#### [Excerpt provided]
★ ★ ★ ★

Applications of Hash Map

Internship at OpenGenus

Get FREE domain for 1st year and build your brand new site

HashMap<K V> in java.util package implements the Map interface in java collection based on Hashtable, where K is the type of the keys and V is the type of the mapped value. It allows users to store key-value pair, where no duplicate keys are allowed. Order is not maintained as well.

There are three main applications of Hash Map:

  • Priority Queues
  • Dijkstra's Algorithm
  • Topological Sort

Screen-Shot-2020-11-25-at-5.48.14-PM

However, unlike Hashtable, it allows us to store null elements. Hence, the elements of a Hashmap could be:

  • key-value
  • null-null
  • key-null
  • null-value

Note that only one null key is allowed. Also, we can't use method get() to judge whether the Hashmap contains certain key since the map may contain a null key. Instead, containsKey() shoud be adopted.

Common Methods and Initialization

initialization:

    Map<String, Integer> map = new HashMap<>();

Some of the most often used methods are:

  • V put(K key, V value): Insert a key-value pair to the map. Often used to update values. Returns the previous value mapped to the key, or null if there was no previous mapping.

★ ★ ★ ★

#### [What you should do]
Retype the whole text on hash map applications, word for word and line for line. The data that comes next is separate material, not part of the text on hash map applications.

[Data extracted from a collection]
★ ★ ★ ★

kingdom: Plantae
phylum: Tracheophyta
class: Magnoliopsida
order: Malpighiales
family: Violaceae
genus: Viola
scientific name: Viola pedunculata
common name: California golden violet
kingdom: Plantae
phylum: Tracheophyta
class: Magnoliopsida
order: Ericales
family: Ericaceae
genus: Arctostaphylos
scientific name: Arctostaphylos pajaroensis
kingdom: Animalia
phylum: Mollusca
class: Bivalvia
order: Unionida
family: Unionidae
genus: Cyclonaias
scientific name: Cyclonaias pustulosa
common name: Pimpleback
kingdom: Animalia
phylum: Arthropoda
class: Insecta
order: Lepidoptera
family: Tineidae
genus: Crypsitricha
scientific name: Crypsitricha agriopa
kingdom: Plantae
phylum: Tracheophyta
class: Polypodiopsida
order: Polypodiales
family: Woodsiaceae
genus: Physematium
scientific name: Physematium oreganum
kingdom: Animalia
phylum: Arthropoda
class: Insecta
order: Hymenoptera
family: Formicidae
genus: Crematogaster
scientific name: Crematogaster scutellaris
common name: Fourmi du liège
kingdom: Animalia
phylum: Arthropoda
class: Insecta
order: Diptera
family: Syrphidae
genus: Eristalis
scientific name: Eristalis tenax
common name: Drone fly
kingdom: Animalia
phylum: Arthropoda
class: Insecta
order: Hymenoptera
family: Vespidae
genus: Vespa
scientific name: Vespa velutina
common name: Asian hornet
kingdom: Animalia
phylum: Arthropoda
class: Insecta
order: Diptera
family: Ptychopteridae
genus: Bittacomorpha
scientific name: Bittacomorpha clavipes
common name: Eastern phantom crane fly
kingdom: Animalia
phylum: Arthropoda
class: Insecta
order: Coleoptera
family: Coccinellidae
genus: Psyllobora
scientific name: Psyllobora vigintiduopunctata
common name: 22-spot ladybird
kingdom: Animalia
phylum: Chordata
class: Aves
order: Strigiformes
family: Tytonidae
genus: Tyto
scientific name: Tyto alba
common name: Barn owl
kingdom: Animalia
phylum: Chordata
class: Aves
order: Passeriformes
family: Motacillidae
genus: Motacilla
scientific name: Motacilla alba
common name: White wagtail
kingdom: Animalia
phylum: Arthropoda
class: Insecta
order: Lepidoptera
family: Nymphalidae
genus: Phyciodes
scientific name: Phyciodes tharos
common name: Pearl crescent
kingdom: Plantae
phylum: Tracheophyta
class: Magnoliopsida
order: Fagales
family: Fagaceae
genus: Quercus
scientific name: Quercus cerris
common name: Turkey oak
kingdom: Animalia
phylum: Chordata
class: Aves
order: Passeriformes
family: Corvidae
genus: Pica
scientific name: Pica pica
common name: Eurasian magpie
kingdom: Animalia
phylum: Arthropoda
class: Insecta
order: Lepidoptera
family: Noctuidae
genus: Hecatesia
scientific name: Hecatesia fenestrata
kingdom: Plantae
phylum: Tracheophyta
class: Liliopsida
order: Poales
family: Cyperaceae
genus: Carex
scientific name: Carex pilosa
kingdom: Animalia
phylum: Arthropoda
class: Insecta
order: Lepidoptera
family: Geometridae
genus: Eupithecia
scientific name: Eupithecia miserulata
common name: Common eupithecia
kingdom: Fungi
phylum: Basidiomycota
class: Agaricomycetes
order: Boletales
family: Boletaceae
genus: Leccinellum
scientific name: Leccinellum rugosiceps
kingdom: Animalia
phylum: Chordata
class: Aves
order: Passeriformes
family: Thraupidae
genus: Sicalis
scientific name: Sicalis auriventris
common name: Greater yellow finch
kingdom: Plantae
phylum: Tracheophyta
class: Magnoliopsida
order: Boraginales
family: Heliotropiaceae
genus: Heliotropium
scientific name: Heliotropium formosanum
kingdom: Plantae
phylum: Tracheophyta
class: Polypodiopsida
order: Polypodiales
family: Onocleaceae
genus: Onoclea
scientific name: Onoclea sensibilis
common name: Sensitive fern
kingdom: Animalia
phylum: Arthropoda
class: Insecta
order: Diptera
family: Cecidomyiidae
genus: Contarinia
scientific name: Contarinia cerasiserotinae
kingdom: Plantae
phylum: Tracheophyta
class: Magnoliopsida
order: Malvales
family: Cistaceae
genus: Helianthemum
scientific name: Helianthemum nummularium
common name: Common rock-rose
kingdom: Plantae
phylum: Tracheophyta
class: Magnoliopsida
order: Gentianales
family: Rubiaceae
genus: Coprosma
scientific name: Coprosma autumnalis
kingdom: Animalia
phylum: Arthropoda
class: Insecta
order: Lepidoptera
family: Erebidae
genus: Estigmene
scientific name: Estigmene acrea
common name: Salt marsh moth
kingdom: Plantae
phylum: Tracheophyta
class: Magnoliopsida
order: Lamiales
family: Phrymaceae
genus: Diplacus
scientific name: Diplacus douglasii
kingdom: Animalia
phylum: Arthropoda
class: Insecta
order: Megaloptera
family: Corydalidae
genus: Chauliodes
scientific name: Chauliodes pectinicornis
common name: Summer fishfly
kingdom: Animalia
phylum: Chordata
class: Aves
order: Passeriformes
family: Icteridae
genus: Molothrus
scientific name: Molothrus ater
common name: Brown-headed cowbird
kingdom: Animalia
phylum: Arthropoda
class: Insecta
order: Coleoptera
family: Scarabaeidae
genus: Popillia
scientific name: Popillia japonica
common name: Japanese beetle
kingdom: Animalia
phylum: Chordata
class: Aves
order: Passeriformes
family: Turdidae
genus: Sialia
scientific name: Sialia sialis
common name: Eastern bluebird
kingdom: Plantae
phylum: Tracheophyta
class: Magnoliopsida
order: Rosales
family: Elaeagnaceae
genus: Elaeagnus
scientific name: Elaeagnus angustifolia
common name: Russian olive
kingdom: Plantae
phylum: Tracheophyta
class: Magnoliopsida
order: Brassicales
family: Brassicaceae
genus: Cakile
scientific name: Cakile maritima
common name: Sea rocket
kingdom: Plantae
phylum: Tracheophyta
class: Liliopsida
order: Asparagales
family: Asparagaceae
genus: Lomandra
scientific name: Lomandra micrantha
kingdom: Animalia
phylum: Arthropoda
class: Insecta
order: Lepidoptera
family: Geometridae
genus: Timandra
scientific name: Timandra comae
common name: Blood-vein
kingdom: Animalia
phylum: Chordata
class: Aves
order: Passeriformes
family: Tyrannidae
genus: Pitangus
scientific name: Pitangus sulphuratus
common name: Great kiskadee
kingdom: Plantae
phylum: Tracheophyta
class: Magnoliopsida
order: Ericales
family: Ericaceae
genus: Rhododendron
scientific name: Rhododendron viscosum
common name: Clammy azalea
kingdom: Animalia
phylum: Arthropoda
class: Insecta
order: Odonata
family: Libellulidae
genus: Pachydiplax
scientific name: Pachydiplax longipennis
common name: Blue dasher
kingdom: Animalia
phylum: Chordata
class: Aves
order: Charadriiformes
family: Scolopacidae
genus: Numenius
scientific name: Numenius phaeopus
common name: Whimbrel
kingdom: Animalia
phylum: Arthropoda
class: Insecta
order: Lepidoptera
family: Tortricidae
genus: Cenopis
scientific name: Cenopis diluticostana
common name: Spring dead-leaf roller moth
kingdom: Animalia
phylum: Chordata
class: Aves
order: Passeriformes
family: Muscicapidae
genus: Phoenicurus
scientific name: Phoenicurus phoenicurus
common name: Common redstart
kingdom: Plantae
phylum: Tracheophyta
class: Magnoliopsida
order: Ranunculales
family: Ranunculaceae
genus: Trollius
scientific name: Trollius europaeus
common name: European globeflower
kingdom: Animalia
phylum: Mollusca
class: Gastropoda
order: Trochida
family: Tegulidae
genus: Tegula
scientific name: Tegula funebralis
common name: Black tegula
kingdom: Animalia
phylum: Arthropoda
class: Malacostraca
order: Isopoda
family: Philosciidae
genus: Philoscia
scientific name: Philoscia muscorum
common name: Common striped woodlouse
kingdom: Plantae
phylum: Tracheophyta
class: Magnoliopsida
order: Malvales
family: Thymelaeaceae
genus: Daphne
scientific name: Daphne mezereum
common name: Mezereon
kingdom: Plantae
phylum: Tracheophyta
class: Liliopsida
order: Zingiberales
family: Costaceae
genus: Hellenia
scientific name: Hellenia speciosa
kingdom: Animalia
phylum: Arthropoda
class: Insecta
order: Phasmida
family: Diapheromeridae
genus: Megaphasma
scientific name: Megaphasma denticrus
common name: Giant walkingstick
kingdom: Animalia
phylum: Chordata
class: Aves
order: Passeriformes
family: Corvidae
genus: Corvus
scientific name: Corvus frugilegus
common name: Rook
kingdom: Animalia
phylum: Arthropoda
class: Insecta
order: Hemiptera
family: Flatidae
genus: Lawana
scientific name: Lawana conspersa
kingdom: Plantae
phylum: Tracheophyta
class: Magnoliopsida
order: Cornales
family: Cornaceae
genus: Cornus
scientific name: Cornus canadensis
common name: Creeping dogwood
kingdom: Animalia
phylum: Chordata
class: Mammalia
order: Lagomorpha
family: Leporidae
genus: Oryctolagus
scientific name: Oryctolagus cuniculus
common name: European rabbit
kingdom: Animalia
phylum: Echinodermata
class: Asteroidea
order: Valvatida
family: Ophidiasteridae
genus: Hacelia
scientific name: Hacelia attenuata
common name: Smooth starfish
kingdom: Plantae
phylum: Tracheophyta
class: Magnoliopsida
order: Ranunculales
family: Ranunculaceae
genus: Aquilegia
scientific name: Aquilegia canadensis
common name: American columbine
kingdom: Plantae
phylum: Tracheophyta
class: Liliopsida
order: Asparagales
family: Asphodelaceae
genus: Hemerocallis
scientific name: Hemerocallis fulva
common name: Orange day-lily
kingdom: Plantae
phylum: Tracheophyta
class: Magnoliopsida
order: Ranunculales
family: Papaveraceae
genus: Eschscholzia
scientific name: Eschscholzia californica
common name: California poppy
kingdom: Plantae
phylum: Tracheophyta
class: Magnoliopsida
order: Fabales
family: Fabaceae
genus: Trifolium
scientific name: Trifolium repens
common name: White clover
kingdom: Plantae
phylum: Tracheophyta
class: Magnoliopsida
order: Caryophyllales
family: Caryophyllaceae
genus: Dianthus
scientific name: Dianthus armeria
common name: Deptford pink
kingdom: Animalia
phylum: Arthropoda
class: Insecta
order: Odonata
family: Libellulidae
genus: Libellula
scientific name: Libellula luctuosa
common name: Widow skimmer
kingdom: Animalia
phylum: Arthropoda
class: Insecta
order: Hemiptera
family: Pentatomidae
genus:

★ ★ ★ ★

#### [Solution to this exercise]
Applications of Hash Map

Internship at OpenGenus

Get FREE domain for 1st year and build your brand new site

HashMap<K V> in java.util package implements the Map interface in java collection based on Hashtable, where K is the type of the keys and V is the type of the mapped value. It allows users to store key-value pair, where no duplicate keys are allowed. Order is not maintained as well.

There are three main applications of Hash Map:

  • Priority Queues
  • Dijkstra's Algorithm
  • Topological Sort

Screen-Shot-2020-11-25-at-5.48.14-PM

However, unlike Hashtable, it allows us to store null elements. Hence, the elements of a Hashmap could be:

  • key-value
  • null-null
  • key-null
  • null-value

Note that only one null key is allowed. Also, we can't use method get() to judge whether the Hashmap contains certain key since the map may contain a null key. Instead, containsKey() shoud be adopted.

Common Methods and Initialization

initialization:

    Map<String, Integer> map = new HashMap<>();

Some of the most often used methods are:

  • V put(K key, V value): Insert a key-value pair to the map. Often used to update values. Returns the previous value mapped to the key, or null if there was no previous mapping.